My head rocks back and forth “They called him Bernard.”
“That’s right,” he says. “That’s Alpha Jordan’s driver’s name.” He sighs and shakes his head. “All right, at least you remember what happened to you. When you first opened your eyes, I thought….” His voice fades, and he looks off at nothing, his eyes staring at a spot on the concrete wall. “I thought you didn’t remember me. It was terrifying.”
“I couldn’t see you,” I tell him. I don’t want to tell him the truth, that it took a moment for me to remember who he was. I didn’t want to see his expression go back to the morose absence of light I’d seen a moment ago.
As his eyes focus on my face, I see his smile broaden. “I’m glad that’s all it was. I don’t know what I’d do if… if you couldn’t remember me, Isla. When I thought you might not ever open yours again, it scared me to death.” He holds me tighter, and I am at a loss for words again.
He is the king. He is the most powerful man in the world—my world, anyway—and he cares enough about me that I feel a tear slide down his cheek and land on my face.
He is said to be cruel, unkind, relentless, unmerciful, but when I am resting with my cheek pressed to his heart, all I hear is the sound of love thumping against his chest.
“Let’s go home, darling,” he says, and I think for the first time that the castle is my home, too.
He lifts me up as he stands, as if I weigh nothing, and I wrap my arms around his neck, burying my face in his shoulder. I don’t want to see this place anymore. I don’t want to smell the mildew or the stench of bodily fluid left behind when Private Parker lost his battle. I don’t want to feel the fear or face the anguish that burrowed its way deep inside of me when I was lying on that cold concrete floor.
I don’t ever want to experience this again, but I know I will.

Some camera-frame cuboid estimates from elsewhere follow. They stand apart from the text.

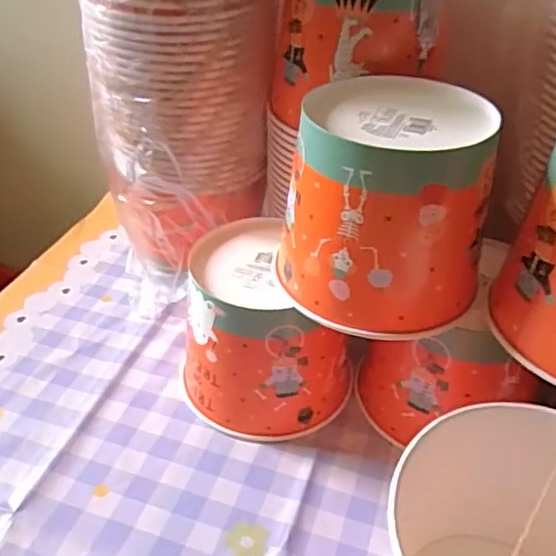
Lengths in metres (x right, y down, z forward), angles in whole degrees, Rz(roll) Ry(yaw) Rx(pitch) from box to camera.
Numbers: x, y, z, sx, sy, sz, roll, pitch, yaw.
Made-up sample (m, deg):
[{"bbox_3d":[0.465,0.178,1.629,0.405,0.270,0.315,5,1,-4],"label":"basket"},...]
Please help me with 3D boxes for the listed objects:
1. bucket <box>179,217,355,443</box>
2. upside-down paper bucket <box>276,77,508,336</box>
[{"bbox_3d":[-0.011,0.050,0.510,0.143,0.132,0.123,21,41,25],"label":"bucket"},{"bbox_3d":[0.073,-0.054,0.425,0.134,0.132,0.133,-1,39,1],"label":"upside-down paper bucket"}]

I know it will sneak up on me when I least expect it, that I will be doing something completely normal, and the memory of this face will burst out of the shadows from nowhere and send me to my knees, trembling with fear.
Because that’s how these sort of experiences creep into our minds and make us who we are, for better or worse.
And that’s why, even though it’s been sixteen years, I remember still the terror I felt that night with the wolves howling behind us as my family boarded that boat and left our homeland to come to Willow pack.
I hadn’t thought about it in forever, but it’s still in my head.
Now, I’ve just got to remember why we were running from the war.
Why did those other wolves want us dead?
Forcing myself to remember would be as painful as reliving what had just happened to me, but it was important for me to remember. The Moon Goddess had told me so.
“It’s time that you remembered who you are.”